What does that mean for us?
“In some of the more agile companies the recruitment process is more about psychometrics. This isn’t a new thing… what people are finding is that if you have a company that's all together driven by the same purpose and the same values, you’re five times more likely to be successful. So what you’re really looking for is people that have the same values, but not the same personalities (that can be a recipe for disaster) because technically that’s what a company is, it’s a collection of people to do something with a purpose.”
“It’s either evolution or revolution and nature doesn’t care either way. You’ve got to remember the system. You can be micro or macro about the way you’re looking at it. “Oh my god it’s all changing. What will we do?” But AI will create more jobs than it will get rid of. The only reason I know that’s the case is you look back in history and see that every technological advance creates more jobs than it gets rid of. We haven’t done ourselves a favour of creating this powerful vision of the future that is pretty dark when it comes to robots (It’s Hollywood’s fault).”
“But don’t think this is the first time we’ve panicked. It happens every 14 years, if we look back there’s always been a scapegoat. Technology has always been scapegoated, computer games have turned everyone into zombies, there’s always a thing. People aren’t scared of technology they’re scared of change, and it’s usually the technological trigger that creates that psychological worry. Look at the printing press …”
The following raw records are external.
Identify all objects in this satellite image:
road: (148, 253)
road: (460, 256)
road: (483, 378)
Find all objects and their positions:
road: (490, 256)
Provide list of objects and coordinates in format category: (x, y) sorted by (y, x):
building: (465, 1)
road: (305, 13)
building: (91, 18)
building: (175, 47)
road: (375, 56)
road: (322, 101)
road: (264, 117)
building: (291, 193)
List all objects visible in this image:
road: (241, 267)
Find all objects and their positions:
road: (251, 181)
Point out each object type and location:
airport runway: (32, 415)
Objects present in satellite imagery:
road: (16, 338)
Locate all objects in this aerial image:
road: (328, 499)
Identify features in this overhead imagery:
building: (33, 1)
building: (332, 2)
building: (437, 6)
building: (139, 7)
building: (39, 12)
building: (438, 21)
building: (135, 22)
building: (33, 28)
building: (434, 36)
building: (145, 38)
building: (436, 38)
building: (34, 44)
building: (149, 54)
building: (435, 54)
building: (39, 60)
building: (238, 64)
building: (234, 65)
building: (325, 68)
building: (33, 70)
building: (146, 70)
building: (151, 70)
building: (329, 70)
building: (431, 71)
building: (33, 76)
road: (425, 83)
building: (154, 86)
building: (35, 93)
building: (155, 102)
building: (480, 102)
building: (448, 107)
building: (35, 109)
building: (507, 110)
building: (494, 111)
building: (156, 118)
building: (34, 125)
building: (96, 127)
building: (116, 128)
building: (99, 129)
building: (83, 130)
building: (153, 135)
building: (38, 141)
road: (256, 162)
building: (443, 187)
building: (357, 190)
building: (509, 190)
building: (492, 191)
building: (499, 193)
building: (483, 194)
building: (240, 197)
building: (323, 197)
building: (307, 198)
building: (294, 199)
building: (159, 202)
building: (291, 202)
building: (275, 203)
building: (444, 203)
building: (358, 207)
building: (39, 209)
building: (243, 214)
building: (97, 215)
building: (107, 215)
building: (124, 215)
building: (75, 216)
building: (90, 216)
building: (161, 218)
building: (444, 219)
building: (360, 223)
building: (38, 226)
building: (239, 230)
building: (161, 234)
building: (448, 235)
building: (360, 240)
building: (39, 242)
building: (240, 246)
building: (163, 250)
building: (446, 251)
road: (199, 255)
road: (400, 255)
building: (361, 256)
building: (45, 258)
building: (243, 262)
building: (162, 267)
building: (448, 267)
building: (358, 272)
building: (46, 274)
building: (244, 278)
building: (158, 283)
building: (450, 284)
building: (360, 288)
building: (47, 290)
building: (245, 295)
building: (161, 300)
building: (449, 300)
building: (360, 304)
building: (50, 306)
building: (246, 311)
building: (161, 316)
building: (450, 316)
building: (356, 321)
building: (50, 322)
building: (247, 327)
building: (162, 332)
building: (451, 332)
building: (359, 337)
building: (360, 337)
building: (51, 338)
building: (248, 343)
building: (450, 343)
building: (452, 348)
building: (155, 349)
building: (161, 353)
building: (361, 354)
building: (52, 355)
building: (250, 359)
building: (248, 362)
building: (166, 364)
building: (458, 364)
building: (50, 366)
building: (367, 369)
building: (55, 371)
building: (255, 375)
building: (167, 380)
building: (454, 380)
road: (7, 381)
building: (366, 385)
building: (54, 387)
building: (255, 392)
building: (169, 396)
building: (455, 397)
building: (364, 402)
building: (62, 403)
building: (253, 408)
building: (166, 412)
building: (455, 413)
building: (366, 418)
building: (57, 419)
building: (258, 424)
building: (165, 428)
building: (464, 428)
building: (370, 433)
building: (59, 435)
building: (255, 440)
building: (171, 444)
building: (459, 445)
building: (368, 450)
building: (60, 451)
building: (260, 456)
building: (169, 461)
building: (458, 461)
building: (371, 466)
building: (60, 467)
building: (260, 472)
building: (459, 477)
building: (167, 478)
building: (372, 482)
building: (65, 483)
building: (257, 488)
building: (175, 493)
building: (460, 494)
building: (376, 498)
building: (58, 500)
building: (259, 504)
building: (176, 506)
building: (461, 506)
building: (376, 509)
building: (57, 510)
“When it comes to the working environment it’s an interesting one. Because what’s happening now is that people are refusing to go into workplaces that haven’t got a progressive culture and part of that culture is progressive technology. It’s almost turning on its head. People aren’t saying ‘do you have computers? Oh good I’ll have a job here.’ It’s now ‘I would like to have the option for remote working.’”
“The whole principal of what a lot of people believe to be a working company has been turned on its head, because actually the geeks have inherited the earth. So the geeky people that would normally be in their little offices by themselves are the guys that are either running it or the most important people there.”